= TEXTE SOURCE =
☆ ☆ ☆
Pour comprendre cette affaire, il faut revenir à l'organisation et la gestion des tests de dépistage du Covid-19 en France. Le gouvernement a mis en place, depuis le 13 mai 2020, un système d'information de dépistage (SI-DEP) à travers une plateforme où sont systématiquement enregistrés les résultats de tests du Covid-19. Habilitées à effectuer des tests antigéniques, les pharmacies sont tenues de saisir tout résultat (positif ou négatif).

Faciliter le transfert des données vers le SI-DEP
Francetest, une entreprise fondée par Nathaniel Hayoun en janvier dernier, propose un service qui facilite le transfert des résultats de tests vers le fichier SI-DEP contre un euro par transmission. Dans les détails, préalablement à la réalisation d'un test, le patient remplit un formulaire de renseignements. Ces données ainsi que le résultat du test sont retranscrits par le professionnel de santé sur la plateforme SI-DEP en se connectant avec sa carte de professionnel de santé (CPS). Francetest propose un service qui automatise la saisie des résultats dans le portail national. 

C'est la plateforme de Francetest qui était donc apparemment mal sécurisée puisque n'importe qui pouvait accéder à l'ensemble des données des patients testés. En pratique, sont concernés le nom, prénom, sexe, date de naissance, numéro de Sécurité sociale, adresse mail, numéro de téléphone et adresse postale. Le résultat de test (positif ou négatif) était également librement accessible.

Francetest reconnaît le manque de sécurité informatique
Nathaniel Hayoun reconnaît l'existence de cette faille de sécurité arguant avoir été débordé par la demande. "Avant l’arrivée du pass sanitaire, nous avions relativement peu de tests. Après, il y a eu une véritable explosion qui a été difficile à gérer. J’ai dû mettre à jour le site sans avoir le temps nécessaire", a-t-il expliqué à Mediapart. Aussi, il promet avoir engagé une équipe en spécialistes en sécurité informatique afin de savoir si la faille a été ou non exploitée par des cybercriminels.

De son côté, le ministère des Solidarités et la Santé affirme que "la responsabilité incombe (…) au gérant de la société" car Francetest n'est pas un site autorisé "à alimenter [le fichier] SI-DEP". En effet, il explique qu'il existe une liste limitative des logiciels autorisés. Ces derniers sont homologués à l'issue d'une procédure menée par la Direction générale de la santé (DGS). "Le recours à tout logiciel ne figurant pas sur cette liste doit être proscrit", a ainsi rappelé la DGS dans un email envoyé le 29 août à l'ensemble des professionnels de santé. Or, Francetest ne figure pas sur cette liste. Ce que Nathaniel Hayoun confirme tout en précisant avoir fait une demande auprès de la DGS "en cours de validation".

Comme l'explique Mediapart, Francetest joue sur un flou juridique lui permettant de contourner l'obligation d'homologation. Le décret du 12 mai 2020 régissant le SI-DEP ne prévoit aucune sanction en cas de non-respect de cette prescription. Des travaux sont en cours pour modifier cette faille, rapporte le ministère des Solidarités et de la Santé.
☆ ☆ ☆
Éléments du jeu de données:
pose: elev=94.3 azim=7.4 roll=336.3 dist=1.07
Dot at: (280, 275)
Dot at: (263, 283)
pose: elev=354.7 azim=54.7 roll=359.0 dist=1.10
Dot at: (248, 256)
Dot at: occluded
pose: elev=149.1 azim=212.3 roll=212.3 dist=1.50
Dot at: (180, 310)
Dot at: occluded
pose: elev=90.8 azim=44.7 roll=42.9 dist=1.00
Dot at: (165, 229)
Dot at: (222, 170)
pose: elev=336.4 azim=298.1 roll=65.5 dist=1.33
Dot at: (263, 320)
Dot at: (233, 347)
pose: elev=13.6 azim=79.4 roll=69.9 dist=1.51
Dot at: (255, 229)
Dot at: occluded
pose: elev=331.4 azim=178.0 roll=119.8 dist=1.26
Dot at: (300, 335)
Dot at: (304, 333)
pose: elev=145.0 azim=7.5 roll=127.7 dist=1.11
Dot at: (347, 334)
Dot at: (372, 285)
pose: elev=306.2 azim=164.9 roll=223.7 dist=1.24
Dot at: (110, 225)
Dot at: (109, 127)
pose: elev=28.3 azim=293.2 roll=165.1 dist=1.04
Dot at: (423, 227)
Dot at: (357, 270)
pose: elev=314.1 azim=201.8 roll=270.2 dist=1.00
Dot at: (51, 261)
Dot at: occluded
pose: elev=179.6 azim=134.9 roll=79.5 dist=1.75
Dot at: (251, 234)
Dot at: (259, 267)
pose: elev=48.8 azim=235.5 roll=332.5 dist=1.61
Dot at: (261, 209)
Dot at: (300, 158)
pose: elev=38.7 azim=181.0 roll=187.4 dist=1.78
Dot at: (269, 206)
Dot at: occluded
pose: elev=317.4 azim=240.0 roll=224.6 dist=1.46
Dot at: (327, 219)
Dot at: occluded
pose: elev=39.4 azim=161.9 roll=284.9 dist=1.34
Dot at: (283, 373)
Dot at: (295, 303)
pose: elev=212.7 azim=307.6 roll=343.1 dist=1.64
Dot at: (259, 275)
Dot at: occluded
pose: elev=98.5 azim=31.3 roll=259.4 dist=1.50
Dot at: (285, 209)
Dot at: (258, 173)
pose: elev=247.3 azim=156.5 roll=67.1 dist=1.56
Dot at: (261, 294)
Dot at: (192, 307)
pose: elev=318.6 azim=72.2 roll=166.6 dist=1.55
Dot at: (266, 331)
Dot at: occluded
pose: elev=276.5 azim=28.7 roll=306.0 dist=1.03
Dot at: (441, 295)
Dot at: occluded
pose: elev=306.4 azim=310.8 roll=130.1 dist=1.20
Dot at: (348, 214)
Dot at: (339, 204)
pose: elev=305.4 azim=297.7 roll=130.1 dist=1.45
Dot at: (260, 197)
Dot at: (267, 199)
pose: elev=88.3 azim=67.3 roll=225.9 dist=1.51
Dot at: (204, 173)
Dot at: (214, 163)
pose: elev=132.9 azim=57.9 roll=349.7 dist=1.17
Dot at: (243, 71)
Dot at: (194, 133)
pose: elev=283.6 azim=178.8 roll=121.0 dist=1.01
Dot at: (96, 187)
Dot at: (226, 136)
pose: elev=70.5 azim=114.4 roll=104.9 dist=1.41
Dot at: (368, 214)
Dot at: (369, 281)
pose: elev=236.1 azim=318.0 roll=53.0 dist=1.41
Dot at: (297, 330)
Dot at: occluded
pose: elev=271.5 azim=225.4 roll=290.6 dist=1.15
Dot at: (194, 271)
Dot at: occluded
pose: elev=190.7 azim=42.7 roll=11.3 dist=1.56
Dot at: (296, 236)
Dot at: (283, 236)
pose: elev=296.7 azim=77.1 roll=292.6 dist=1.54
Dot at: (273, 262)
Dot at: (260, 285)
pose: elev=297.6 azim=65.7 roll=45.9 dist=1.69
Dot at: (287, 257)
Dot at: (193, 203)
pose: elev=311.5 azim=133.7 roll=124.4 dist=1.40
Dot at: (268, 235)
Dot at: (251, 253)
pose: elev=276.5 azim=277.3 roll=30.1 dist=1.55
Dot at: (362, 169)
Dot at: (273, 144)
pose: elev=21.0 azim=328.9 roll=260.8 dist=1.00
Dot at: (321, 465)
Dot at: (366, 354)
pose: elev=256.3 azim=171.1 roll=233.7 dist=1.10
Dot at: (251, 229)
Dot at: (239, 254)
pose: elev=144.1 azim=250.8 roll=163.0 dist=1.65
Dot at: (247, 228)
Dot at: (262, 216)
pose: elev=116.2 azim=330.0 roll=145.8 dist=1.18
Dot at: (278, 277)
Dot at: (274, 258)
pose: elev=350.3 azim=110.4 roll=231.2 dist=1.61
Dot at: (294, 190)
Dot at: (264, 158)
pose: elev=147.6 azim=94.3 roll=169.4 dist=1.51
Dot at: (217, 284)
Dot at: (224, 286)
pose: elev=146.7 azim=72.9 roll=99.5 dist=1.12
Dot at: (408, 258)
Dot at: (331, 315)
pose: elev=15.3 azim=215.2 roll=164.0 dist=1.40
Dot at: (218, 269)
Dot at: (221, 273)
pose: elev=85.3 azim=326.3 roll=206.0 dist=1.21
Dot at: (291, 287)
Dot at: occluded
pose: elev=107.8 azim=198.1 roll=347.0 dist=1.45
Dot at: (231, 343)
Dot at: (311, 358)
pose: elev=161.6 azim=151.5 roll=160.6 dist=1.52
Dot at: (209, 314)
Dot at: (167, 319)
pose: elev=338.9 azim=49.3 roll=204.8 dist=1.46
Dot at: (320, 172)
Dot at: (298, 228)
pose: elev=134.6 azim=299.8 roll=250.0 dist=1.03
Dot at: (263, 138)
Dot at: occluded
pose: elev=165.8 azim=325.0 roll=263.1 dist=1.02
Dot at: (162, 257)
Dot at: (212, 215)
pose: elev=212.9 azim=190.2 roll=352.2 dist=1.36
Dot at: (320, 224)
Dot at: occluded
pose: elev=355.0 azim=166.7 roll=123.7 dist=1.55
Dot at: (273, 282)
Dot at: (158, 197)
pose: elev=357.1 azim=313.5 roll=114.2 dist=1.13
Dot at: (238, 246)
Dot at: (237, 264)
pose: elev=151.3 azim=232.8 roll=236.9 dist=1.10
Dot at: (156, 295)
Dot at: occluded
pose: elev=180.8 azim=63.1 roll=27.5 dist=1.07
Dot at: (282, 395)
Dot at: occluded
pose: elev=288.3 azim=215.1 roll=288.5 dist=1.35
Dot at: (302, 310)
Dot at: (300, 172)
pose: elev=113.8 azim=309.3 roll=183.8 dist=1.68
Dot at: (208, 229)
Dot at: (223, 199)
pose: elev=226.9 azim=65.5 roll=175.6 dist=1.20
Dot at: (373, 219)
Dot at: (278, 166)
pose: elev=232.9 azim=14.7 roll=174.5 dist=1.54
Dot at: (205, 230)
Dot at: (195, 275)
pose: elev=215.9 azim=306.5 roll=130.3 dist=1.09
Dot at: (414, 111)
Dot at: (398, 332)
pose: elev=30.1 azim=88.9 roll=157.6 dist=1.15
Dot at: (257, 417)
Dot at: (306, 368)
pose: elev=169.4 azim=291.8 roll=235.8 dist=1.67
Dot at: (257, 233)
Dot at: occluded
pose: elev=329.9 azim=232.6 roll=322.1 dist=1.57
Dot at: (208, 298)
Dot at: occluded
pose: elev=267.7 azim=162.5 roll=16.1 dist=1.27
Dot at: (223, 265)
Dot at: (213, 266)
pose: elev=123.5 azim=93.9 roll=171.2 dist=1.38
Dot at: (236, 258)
☆ ☆ ☆
= TRAVAIL DEMANDÉ =
A) Dans l'article sur Francetest, relevez toutes les informations sur les patients qui figurent dans la liste introduite par « sont concernés ».
B) Dans l'article sur Francetest, modifiez le passage qui commence par les mots « Pour comprendre cette » et se termine par « (positif ou négatif). » en remplaçant « pharmacies » par « laboratoires ».
Les lignes n'ont aucun rôle dans ce travail.

= RÉPONSES =
A)
- nom
- prénom
- sexe
- date de naissance
- numéro de Sécurité sociale
- adresse mail
- numéro de téléphone
- adresse postale

B)
Pour comprendre cette affaire, il faut revenir à l'organisation et la gestion des tests de dépistage du Covid-19 en France. Le gouvernement a mis en place, depuis le 13 mai 2020, un système d'information de dépistage (SI-DEP) à travers une plateforme où sont systématiquement enregistrés les résultats de tests du Covid-19. Habilitées à effectuer des tests antigéniques, les laboratoires sont tenues de saisir tout résultat (positif ou négatif).